Question 3 (Multi-select)

Which Fabric items can have sensitivity labels applied? (Select all that apply.)

A. Power BI reports
B. Semantic models
C. Lakehouses and warehouses
D. Notebooks

Correct Answers: A, B, C, D

Explanation:
Sensitivity labels can be applied to most Fabric artifacts, enabling consistent governance across analytics assets.


Question 4 (Scenario-based)

A semantic model inherits a sensitivity label from its underlying data source. What does this behavior represent?

A. Manual labeling
B. Label inheritance
C. Workspace-level labeling
D. Object-level security

Correct Answer: B

Explanation:
Label inheritance ensures that downstream artifacts maintain appropriate sensitivity classifications automatically.


Question 5 (Single choice)

Which service must be configured to define and manage sensitivity labels used in Microsoft Fabric?

A. Azure Active Directory
B. Microsoft Defender
C. Microsoft Purview
D. Power BI Admin portal

Correct Answer: C

Explanation:
Sensitivity labels are defined and managed in Microsoft Purview, then applied across Microsoft Fabric and Power BI.


Question 6 (Scenario-based)

A report is labeled Highly Confidential, but a user attempts to export its data to Excel. What is the expected behavior?

A. Export always succeeds
B. Export is blocked or encrypted based on label policy
C. Export ignores sensitivity labels
D. Only row-level security applies

Correct Answer: B

Explanation:
Sensitivity labels can restrict exports, apply encryption, or enforce protection based on policy.


Question 7 (Multi-select)

Which actions can sensitivity labels enforce? (Select all that apply.)

A. Data encryption
B. Watermarks and headers
C. External sharing restrictions
D. Row-level filtering

Correct Answers: A, B, C

Explanation:
Sensitivity labels control protection and compliance, not data filtering.


Question 8 (Scenario-based)

You apply a sensitivity label to a lakehouse. Which downstream artifact is MOST likely to automatically inherit the label?

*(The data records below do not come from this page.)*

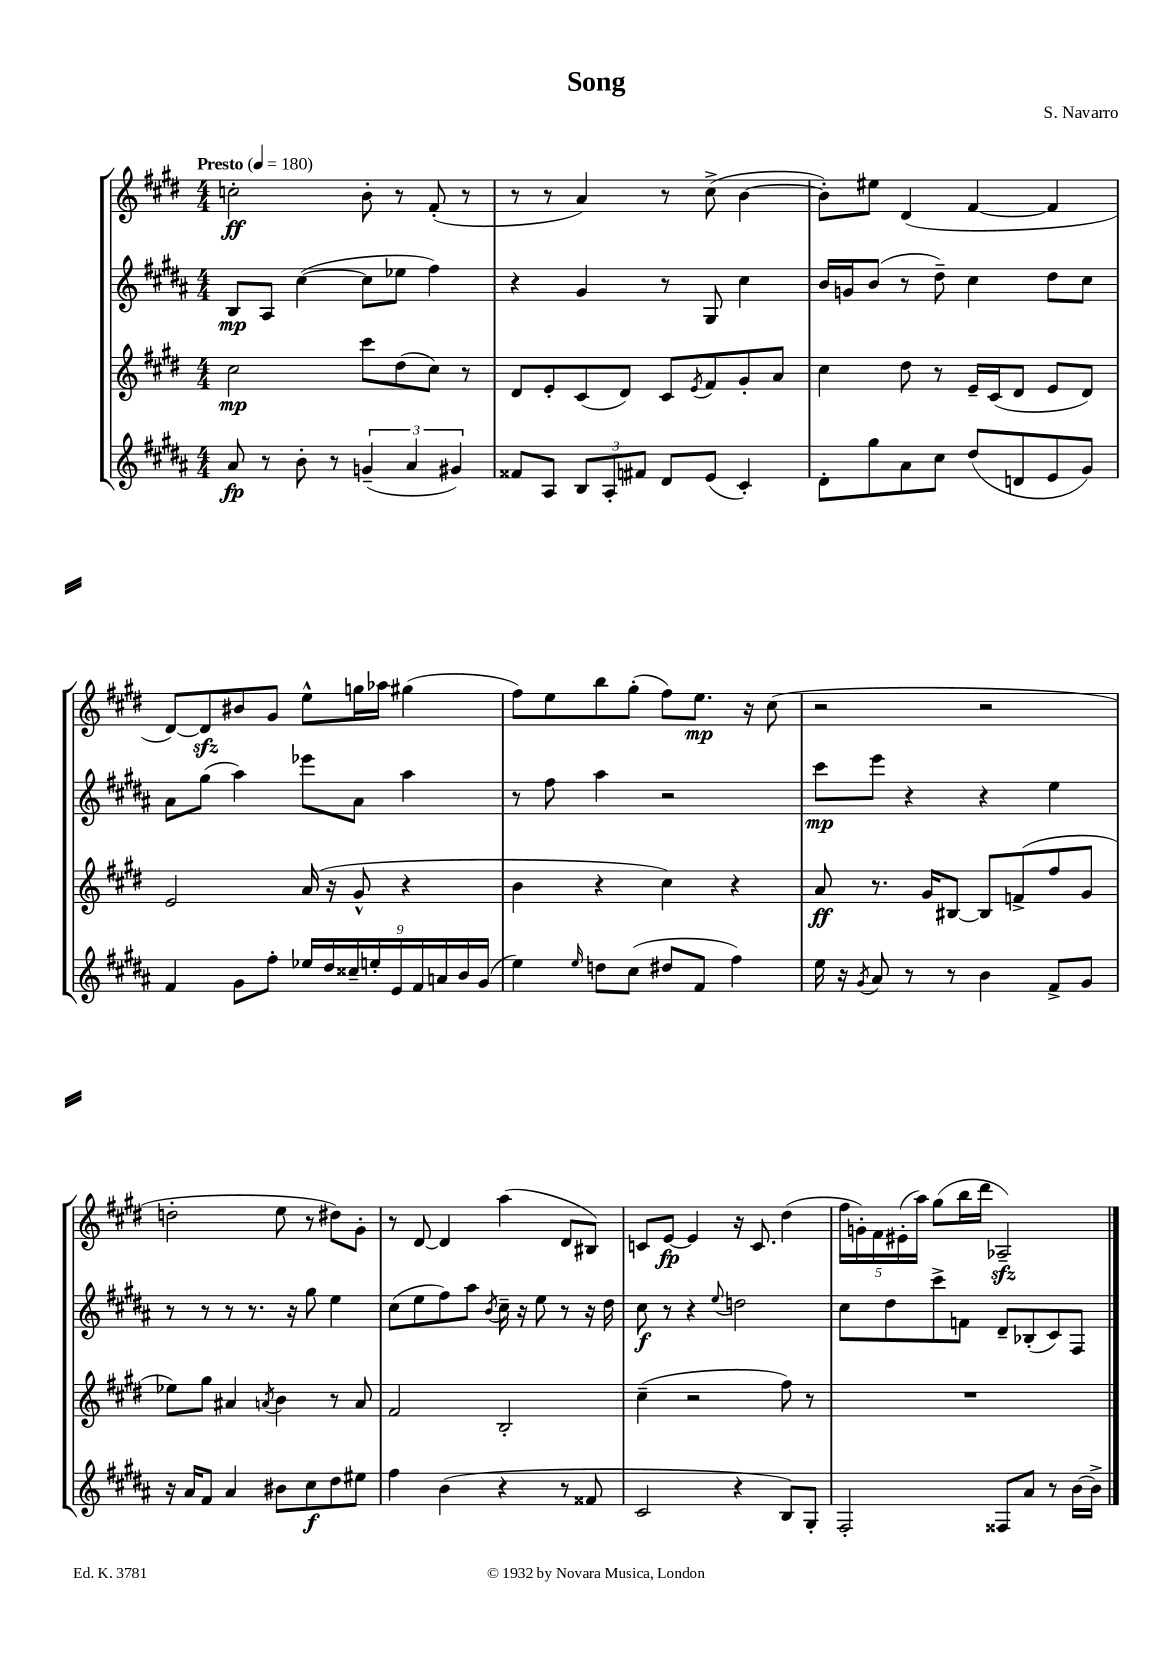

**kern	**kern	**kern	**kern
*staff4	*staff3	*staff2	*staff1
*clefG2	*clefG2	*clefG2	*clefG2
*k[f#c#g#d#a#]	*k[f#c#g#d#]	*k[f#c#g#d#a#]	*k[f#c#g#d#]
*M4/4	*M4/4	*M4/4	*M4/4
*MM180	*MM180	*MM180	*MM180
8a#	2cc#	8B	2cc'
8r	.	8A#	.
8b'	.	([4cc#	.
8r	.	.	.
(6g~	8ccc#	8cc#]	8b'
.	(8dd#	8ee-	8r
6a#	.	.	.
.	8cc#)	4ff#)	(8f#'
6g#)	.	.	.
.	8r	.	8r
=	=	=	=
8f##	8d#	4r	8r
8A#	8e'	.	8r
12B	(8c#	4g#	4a)
12A#'	.	.	.
.	8d#)	.	.
12f#	.	.	.
8d#	8c#	8r	8r
.	8qe	.	.
(8e	8f#	8G#	(8cc#^
4c#')	8g#'	4cc#	[4b
.	8a	.	.
=	=	=	=
8d#'	4cc#	16b	8b'])
.	.	16g	.
8gg#	.	(8b	8ee#
8a#	8dd#	8r	(4d#
8cc#	8r	8dd#~)	.
(8dd#	16e~	4cc#	[4f#
.	(16c#	.	.
8d	8d#	.	.
8e	8e	8dd#	4f#]
8g#)	8d#)	8cc#	.
=	=	=	=
4f#	2e	8a#	[8d#)
.	.	(8gg#	8d#]
8g#	.	4aa#)	8b#
8ff#'	.	.	8g#
18ee-	(16a	8eee-	8ee^^
18dd#	.	.	.
.	16r	.	.
18cc##~	.	.	.
.	8g#^^	8a#	16gg
18ee'	.	.	.
.	.	.	16aa-
18e	.	.	.
.	4r	4aa#	(4gg#
18f#	.	.	.
18a	.	.	.
18b	.	.	.
(18g#	.	.	.
=	=	=	=
4ee)	4b	8r	8ff#)
.	.	8ff#	8ee
16qqee	.	.	.
8dd	4r	4aa#	8bb
(8cc#	.	.	(8gg#'
8dd#	4cc#)	2r	8ff#)
8f#	.	.	8.ee
4ff#)	4r	.	.
.	.	.	16r
.	.	.	(8cc#
=	=	=	=
16ee	8a	8ccc#	2r
16r	.	.	.
8qg#	.	.	.
8a#	8.r	8eee	.
8r	.	4r	.
.	16g#	.	.
8r	[8B#	.	.
4b	8B#]	4r	2r
.	(8f^	.	.
8f#^	8ff#	4ee	.
8g#	8g#	.	.
=	=	=	=
16r	8ee-)	8r	2dd'
16a#	.	.	.
8f#	8gg#	8r	.
4a#	4a#	8r	.
.	.	8.r	.
.	8qa	.	.
8b#	4b	.	8ee
.	.	16r	.
8cc#	.	8gg#	8r
8dd#	8r	4ee	8dd#)
8ee#	8a	.	8g#'
=	=	=	=
4ff#	2f#	(8cc#	8r
.	.	8ee	[8d#
(4b	.	8ff#)	4d#]
.	.	8aa#	.
.	.	8qb	.
4r	2B'	16cc#~	(4aa
.	.	16r	.
.	.	8ee	.
8r	.	8r	8d#
8f##	.	16r	8B#)
.	.	16dd#	.
=	=	=	=
2c#	(4cc#~	8cc#	8c
.	.	8r	[8e
.	2r	4r	4e]
.	.	8qqee	.
4r	.	2dd	16r
.	.	.	8.c
8B)	8ff#)	.	(4dd#
8G#'	8r	.	.
=	=	=	=
2F#'	1r	8cc#	20ff#
.	.	.	20g')
.	.	.	20f#
.	.	8dd#	.
.	.	.	(20e#'
.	.	.	20aa)
.	.	8ccc#^	(8gg#
.	.	8f	16bb
.	.	.	16ddd#
8F##	.	8d#~	2A-~)
8a#	.	(8B-'	.
8r	.	8c#)	.
[16b	.	8F#	.
16b^]	.	.	.
==	==	==	==
*-	*-	*-	*-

A. A Power BI report built on the semantic model
B. A notebook in a different workspace
C. An external CSV export
D. An Azure SQL Database

Correct Answer: A

Explanation:
Label inheritance flows through Fabric analytics artifacts, especially semantic models and reports.


Question 9 (Single choice)

Who is typically allowed to apply or change sensitivity labels on Fabric items?

A. Any workspace Viewer
B. Only Microsoft admins
C. Users with sufficient item permissions
D. External users

Correct Answer: C

Explanation:
Users must have appropriate permissions (Contributor/Owner or item-level rights) to apply labels.

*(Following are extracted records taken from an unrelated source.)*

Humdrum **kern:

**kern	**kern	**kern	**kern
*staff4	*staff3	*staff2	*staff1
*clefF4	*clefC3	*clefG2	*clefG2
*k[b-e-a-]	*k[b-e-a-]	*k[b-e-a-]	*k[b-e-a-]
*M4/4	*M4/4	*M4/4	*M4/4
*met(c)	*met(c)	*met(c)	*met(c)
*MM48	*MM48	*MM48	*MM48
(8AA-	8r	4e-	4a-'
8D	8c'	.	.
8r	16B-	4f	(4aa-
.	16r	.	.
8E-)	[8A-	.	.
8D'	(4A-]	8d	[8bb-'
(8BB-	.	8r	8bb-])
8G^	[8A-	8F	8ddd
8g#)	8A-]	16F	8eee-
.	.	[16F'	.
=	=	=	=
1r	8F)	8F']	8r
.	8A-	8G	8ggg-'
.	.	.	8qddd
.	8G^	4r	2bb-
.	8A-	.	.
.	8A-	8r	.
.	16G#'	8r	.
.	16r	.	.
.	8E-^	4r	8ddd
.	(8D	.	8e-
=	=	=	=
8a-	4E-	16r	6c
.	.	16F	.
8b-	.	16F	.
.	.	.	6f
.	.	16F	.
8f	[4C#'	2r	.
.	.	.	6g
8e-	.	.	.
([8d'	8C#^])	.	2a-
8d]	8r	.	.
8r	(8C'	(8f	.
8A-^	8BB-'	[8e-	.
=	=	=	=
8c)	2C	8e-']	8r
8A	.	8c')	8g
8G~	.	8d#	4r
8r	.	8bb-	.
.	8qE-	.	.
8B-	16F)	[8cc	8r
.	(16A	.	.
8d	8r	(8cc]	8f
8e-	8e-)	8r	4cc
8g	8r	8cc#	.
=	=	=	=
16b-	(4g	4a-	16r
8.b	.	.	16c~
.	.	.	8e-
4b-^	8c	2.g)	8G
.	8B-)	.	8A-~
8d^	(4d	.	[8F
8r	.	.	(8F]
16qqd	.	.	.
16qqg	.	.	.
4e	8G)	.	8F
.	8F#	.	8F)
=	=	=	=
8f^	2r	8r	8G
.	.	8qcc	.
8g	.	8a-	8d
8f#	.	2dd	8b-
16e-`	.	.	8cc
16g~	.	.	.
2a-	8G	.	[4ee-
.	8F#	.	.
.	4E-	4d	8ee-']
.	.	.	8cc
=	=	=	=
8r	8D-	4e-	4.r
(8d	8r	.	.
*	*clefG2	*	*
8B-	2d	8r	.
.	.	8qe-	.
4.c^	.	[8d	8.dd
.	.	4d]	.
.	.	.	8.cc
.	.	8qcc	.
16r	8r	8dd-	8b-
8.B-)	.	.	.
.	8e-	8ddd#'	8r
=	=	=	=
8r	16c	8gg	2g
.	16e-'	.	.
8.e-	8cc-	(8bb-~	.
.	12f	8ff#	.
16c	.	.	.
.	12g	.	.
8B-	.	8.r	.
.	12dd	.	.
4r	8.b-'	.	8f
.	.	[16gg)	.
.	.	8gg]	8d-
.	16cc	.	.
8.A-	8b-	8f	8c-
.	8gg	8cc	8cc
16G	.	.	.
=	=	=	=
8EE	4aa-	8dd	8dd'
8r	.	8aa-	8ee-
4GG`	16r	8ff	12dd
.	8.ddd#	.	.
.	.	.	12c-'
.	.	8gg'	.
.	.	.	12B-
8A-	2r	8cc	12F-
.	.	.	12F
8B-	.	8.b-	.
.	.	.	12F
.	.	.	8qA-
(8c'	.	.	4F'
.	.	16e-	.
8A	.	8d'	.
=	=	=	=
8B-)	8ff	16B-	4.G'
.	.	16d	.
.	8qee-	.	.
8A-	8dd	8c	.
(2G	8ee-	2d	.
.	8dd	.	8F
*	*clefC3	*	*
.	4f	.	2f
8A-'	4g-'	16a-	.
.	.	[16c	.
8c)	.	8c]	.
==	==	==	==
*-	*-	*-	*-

Question 10 (Scenario-based)

Your compliance team wants visibility into how sensitive data is used across Fabric. Which feature supports this requirement?

A. Query caching
B. Audit logs
C. Sensitivity labels with Purview reporting
D. Direct Lake mode

Correct Answer: C

Explanation:
Sensitivity labels integrate with Microsoft Purview reporting and auditing for compliance and governance tracking.